>> begin

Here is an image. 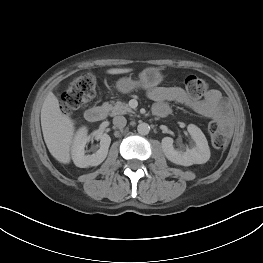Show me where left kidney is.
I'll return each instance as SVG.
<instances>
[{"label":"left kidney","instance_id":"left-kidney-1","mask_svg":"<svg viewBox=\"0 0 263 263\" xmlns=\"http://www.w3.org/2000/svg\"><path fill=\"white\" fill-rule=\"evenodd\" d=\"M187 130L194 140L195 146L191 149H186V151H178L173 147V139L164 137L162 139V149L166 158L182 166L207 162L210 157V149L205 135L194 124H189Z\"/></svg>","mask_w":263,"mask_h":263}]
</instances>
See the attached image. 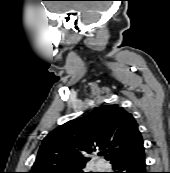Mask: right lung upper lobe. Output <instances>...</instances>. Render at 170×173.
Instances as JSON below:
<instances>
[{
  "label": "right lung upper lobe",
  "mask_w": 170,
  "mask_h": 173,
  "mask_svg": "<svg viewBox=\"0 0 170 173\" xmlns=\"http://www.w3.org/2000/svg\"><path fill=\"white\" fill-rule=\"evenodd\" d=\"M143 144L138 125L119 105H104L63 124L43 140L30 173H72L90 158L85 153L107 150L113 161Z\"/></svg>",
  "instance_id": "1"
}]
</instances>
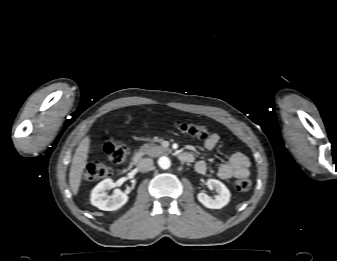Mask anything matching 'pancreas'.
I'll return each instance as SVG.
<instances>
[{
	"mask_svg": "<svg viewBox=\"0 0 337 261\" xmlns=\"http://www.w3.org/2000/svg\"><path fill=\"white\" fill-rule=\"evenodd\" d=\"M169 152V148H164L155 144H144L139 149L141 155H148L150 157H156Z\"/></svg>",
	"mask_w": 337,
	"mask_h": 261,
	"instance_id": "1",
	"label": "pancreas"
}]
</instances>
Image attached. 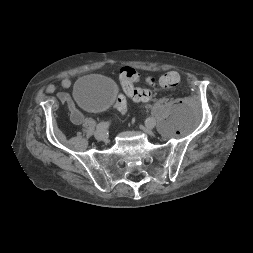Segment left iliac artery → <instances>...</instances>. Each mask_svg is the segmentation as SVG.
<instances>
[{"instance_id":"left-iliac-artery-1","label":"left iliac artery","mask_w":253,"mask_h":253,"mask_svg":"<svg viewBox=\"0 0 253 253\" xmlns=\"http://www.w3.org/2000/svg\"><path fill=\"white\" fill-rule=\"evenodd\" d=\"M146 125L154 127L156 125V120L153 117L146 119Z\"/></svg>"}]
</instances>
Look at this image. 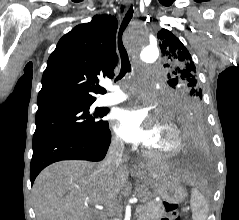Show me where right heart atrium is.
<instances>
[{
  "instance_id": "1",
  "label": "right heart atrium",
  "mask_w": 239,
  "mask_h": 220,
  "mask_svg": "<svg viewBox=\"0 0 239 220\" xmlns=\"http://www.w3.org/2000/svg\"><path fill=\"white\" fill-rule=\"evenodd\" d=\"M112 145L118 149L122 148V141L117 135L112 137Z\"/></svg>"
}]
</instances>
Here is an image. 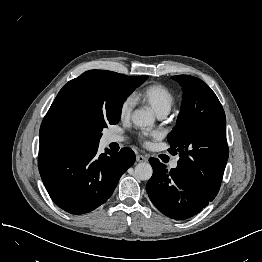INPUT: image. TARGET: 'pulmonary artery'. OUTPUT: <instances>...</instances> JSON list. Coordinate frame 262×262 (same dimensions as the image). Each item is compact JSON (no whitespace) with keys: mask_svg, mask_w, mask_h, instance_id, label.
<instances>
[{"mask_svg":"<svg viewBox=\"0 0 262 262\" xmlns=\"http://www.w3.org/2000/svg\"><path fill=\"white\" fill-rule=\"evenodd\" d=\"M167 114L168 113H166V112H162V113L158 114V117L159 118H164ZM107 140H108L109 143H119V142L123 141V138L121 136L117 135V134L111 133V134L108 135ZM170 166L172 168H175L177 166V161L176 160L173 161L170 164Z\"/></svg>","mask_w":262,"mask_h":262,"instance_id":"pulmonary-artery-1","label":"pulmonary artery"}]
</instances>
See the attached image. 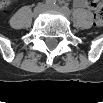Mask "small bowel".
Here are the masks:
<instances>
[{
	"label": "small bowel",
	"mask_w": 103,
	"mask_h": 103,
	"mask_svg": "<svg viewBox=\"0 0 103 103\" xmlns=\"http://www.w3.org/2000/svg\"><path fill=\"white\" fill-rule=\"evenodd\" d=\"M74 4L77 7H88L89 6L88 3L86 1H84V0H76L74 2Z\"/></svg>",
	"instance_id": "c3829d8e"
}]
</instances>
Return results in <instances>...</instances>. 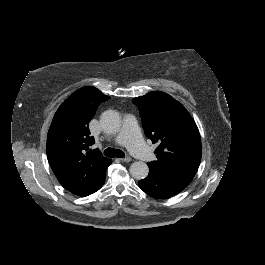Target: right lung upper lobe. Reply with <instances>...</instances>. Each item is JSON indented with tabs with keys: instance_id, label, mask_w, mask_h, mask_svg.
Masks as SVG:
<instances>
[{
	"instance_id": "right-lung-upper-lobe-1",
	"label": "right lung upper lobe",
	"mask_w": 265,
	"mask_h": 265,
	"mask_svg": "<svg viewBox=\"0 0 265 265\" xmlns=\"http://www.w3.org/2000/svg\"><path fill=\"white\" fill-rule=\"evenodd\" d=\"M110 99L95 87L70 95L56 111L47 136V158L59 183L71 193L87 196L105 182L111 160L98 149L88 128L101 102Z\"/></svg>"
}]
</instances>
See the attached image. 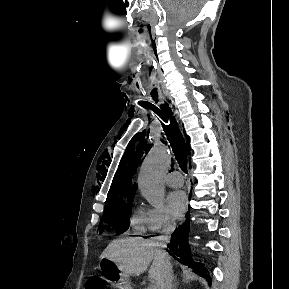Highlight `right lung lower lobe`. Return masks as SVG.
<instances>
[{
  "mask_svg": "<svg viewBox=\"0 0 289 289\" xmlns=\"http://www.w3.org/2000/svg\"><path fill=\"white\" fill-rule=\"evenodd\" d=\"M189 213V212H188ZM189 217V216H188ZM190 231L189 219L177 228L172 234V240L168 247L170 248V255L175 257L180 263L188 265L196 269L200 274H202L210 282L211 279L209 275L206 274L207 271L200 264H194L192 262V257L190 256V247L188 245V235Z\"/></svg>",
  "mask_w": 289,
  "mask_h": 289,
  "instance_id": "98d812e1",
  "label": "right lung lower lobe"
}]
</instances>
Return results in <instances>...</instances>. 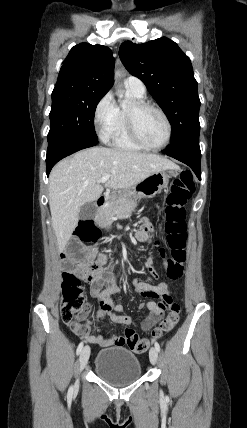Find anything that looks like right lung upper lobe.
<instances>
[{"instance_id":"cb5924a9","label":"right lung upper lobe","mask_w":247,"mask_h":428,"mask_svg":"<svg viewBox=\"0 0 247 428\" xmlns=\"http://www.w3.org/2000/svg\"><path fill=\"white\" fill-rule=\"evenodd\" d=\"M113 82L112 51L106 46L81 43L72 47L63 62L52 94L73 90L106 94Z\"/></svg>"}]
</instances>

>> end
>> begin

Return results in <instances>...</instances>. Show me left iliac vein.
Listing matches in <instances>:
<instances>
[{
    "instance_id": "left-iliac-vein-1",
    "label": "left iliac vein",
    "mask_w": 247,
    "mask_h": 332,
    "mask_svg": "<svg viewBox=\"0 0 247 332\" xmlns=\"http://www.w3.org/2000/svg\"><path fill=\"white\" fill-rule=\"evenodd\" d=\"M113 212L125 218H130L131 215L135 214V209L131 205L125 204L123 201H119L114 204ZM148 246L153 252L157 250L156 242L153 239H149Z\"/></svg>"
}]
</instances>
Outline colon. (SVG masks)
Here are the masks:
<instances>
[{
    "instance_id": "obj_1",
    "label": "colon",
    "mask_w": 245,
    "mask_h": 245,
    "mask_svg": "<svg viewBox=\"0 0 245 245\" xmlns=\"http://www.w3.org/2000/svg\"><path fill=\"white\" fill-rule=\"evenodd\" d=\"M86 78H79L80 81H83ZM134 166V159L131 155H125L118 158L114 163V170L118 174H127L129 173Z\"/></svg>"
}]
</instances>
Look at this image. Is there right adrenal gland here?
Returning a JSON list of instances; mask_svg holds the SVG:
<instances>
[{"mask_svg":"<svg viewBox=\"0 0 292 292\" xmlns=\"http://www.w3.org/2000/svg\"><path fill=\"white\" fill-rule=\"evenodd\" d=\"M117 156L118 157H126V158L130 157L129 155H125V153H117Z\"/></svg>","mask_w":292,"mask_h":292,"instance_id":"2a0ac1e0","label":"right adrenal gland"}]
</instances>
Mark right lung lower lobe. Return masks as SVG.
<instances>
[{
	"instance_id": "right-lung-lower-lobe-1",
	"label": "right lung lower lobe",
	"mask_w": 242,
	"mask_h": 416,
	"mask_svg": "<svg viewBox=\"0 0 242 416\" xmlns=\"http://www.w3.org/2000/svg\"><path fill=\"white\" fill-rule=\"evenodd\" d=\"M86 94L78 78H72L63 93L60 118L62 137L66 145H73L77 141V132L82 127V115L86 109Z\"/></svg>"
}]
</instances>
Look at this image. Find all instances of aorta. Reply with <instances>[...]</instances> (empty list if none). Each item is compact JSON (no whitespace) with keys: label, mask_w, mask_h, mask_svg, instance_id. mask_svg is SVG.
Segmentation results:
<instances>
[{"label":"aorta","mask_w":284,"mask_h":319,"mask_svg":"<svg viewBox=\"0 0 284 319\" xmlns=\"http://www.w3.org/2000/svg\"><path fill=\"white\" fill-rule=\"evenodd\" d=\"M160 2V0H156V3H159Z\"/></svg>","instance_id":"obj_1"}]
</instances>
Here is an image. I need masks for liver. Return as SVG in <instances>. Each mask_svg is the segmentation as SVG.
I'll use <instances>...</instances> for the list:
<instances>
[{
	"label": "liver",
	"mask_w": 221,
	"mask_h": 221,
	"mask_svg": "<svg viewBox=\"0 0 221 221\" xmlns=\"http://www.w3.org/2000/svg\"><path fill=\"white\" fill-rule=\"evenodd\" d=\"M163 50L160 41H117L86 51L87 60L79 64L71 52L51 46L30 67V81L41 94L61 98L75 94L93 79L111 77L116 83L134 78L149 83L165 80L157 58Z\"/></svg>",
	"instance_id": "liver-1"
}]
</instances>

>> end
>> begin

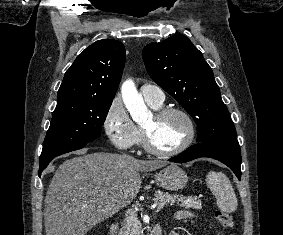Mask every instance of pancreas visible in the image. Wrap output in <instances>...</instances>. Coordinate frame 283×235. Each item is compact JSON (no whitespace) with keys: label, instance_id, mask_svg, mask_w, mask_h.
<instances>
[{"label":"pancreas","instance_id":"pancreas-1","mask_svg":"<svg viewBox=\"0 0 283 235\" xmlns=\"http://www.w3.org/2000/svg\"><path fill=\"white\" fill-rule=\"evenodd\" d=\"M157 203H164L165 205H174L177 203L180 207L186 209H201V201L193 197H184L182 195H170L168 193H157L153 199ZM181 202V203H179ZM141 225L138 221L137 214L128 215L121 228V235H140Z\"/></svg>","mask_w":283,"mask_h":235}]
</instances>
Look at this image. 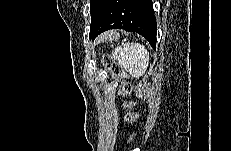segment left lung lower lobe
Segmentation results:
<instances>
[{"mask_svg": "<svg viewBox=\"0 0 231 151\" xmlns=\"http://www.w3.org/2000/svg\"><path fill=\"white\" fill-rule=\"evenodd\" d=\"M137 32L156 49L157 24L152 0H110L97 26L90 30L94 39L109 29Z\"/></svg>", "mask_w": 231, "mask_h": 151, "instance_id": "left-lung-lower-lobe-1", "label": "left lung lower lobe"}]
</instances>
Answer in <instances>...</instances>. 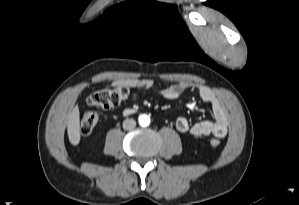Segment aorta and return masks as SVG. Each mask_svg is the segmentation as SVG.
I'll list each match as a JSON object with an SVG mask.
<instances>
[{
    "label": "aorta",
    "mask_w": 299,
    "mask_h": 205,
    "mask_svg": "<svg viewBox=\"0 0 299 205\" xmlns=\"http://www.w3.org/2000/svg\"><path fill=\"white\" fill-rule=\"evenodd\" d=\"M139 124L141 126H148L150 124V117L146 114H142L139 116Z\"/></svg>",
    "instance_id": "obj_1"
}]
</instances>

>> end

__Task__
Please show every line in the lines above that contains the word "vein", treating case as significant.

__Answer to this task__
Return results in <instances>...</instances>. Show me left iliac vein.
    "instance_id": "left-iliac-vein-1",
    "label": "left iliac vein",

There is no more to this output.